(Collected data)
********************

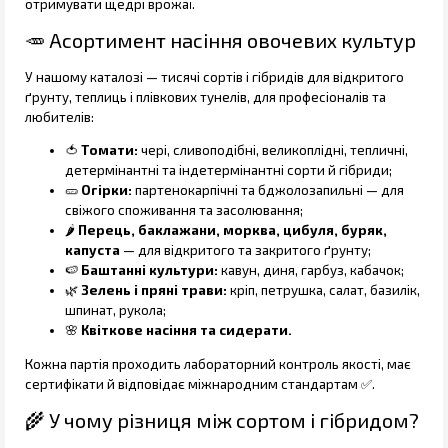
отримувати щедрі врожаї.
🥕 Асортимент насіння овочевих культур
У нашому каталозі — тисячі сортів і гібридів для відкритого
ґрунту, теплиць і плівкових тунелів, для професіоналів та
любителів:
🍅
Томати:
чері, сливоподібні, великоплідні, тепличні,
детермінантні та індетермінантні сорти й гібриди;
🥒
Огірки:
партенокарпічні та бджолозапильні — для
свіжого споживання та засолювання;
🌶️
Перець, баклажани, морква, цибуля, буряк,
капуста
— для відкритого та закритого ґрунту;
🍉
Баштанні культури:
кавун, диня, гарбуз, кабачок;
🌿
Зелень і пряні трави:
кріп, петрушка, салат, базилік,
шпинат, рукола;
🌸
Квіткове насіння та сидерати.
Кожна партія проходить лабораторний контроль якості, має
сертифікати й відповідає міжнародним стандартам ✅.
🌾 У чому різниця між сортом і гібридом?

********************

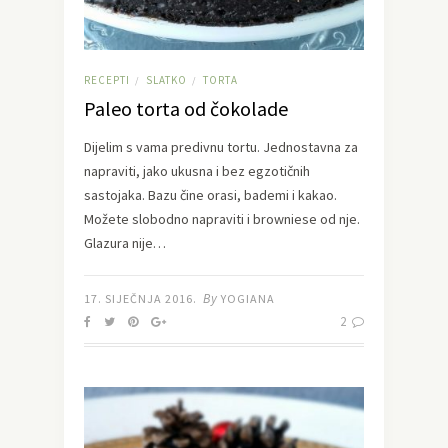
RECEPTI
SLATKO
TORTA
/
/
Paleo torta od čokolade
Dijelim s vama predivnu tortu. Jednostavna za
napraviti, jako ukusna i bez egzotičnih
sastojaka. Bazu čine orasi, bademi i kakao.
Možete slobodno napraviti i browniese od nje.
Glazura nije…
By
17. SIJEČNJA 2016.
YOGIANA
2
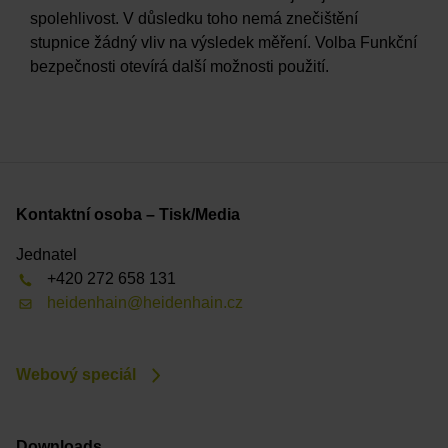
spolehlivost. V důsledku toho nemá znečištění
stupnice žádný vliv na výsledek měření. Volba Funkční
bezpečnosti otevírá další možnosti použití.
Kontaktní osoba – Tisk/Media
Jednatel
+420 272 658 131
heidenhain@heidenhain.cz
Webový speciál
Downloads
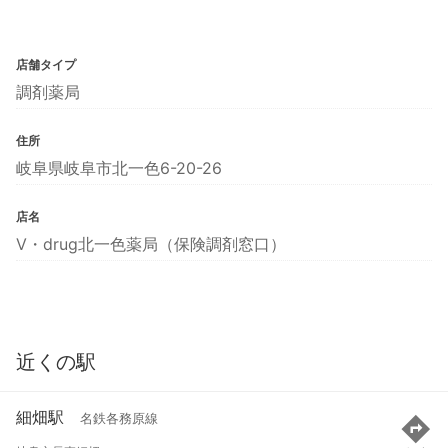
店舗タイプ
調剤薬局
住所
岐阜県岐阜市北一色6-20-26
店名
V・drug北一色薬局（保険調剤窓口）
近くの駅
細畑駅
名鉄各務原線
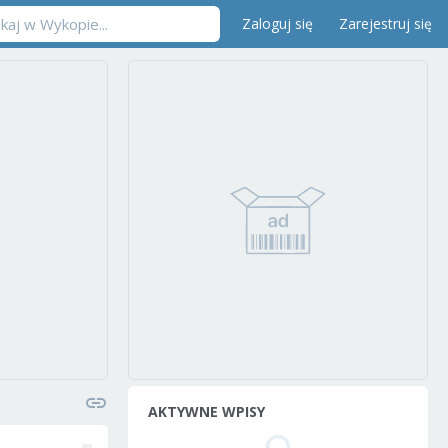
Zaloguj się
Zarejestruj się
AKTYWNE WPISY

********************

▶ **What you will do**: Please output the lines above beginning at the line with "岐阜県岐阜市北一色6-20-26" and ending after the line with "AKTYWNE WPISY", precisely as written and with no pictures.

▶ **Exercise result**:
岐阜県岐阜市北一色6-20-26
店名
V・drug北一色薬局（保険調剤窓口）
近くの駅
細畑駅
名鉄各務原線
Zaloguj się
Zarejestruj się
AKTYWNE WPISY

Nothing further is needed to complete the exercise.